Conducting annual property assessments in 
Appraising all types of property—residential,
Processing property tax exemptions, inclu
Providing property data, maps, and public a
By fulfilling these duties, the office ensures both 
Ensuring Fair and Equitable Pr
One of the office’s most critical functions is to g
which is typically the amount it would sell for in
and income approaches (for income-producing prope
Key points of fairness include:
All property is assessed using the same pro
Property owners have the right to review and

==

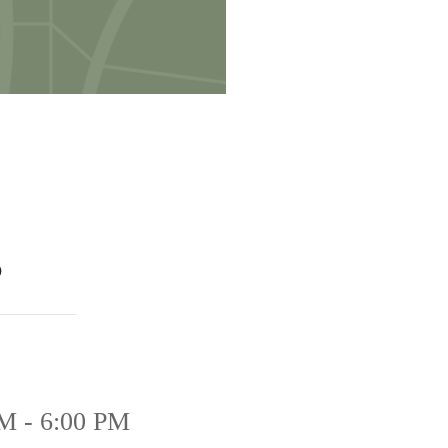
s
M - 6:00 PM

Action item. In the listing above, find the line with "and income approaches" and the line with "Property owners have the right to review and", then reproduce both and every line between them exactly.

Solution for this problem.
and income approaches (for income-producing prope
Key points of fairness include:
All property is assessed using the same pro
Property owners have the right to review and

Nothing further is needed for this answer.